Newcastle Parish Council A building with a dark grey roof, pale beige walls and six black framed windows with flowers hanging at the front and a road running alongside itNewcastle Parish Council
The Crown Inn in Newcastle-on-Clun has been closed for two years

Two rural Shropshire pubs could be bought by their communities with the help of separate government grants totalling more than £500,000.

Both the Crown Inn in Newcastle-on-Clun and the Fox Inn at Ryton are currently closed, but local groups want to restore and reopen them.

Steve Burge from Newcastle Parish Council said it had applied to the Community Ownership Fund to raise enough money to "bring the premises up to date and make it an attractive venue".

The Friends of the Fox Inn group said they were "excited" to get the grant and had approached the owners of the pub to buy it.

The Crown ceased trading two years ago and Mr Burge said his parish council had been exploring the idea of buying the freehold to make the pub "a community asset".

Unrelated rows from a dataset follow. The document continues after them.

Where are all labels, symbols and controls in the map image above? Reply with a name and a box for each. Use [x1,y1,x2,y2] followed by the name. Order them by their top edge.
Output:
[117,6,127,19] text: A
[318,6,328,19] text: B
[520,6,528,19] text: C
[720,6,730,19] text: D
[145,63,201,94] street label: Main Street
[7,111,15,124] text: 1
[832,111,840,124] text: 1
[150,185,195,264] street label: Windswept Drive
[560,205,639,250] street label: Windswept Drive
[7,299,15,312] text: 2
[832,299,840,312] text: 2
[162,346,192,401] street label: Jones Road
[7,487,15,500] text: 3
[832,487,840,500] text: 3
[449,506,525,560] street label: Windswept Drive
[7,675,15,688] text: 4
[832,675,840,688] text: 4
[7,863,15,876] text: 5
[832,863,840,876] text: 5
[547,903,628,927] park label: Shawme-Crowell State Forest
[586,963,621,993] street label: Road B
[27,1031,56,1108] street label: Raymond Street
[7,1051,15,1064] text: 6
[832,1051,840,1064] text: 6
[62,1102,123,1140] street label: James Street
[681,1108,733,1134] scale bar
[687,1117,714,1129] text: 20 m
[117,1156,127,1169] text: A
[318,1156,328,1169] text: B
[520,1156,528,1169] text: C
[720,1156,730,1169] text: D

His parish council was given £270,000 to help purchase it and carry out essential work to "bring it up to date and attract a competent, ambitious tenant".

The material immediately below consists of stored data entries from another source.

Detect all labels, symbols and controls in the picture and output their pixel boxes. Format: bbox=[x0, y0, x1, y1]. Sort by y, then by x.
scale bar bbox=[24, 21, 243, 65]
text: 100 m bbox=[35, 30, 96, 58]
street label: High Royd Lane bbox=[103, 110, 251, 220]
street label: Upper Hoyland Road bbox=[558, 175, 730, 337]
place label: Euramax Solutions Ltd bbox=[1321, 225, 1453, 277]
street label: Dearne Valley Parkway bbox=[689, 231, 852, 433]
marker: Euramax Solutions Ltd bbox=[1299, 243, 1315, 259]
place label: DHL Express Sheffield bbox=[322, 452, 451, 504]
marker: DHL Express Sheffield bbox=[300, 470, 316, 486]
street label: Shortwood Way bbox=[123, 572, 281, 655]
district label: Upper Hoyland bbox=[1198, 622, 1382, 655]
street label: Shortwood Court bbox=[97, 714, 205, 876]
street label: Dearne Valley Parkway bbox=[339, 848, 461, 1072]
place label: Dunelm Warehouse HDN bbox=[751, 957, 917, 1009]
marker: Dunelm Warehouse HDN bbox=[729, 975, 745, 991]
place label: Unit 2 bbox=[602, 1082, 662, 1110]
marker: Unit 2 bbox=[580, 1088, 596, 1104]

He said because the area was sparsely populated, it would not have been possible to "club together" to buy the pub, and the application to the Community Ownership Fund had been a "no-brainer".

Mr Burge said he hoped that with the parish council as landlord, "this community asset becomes once again, a well-loved attraction in the Upper Clun Valley".

Helen May, the secretary of the Friends of The Fox Inn group, said she had received "incredible support from the local community"

Her group said it planned to launch a share issue to raise more funds.

The Friends said The Fox had been a "previously thriving country pub" which closed its doors in September 2022.

A meeting will be held in January to discuss next steps.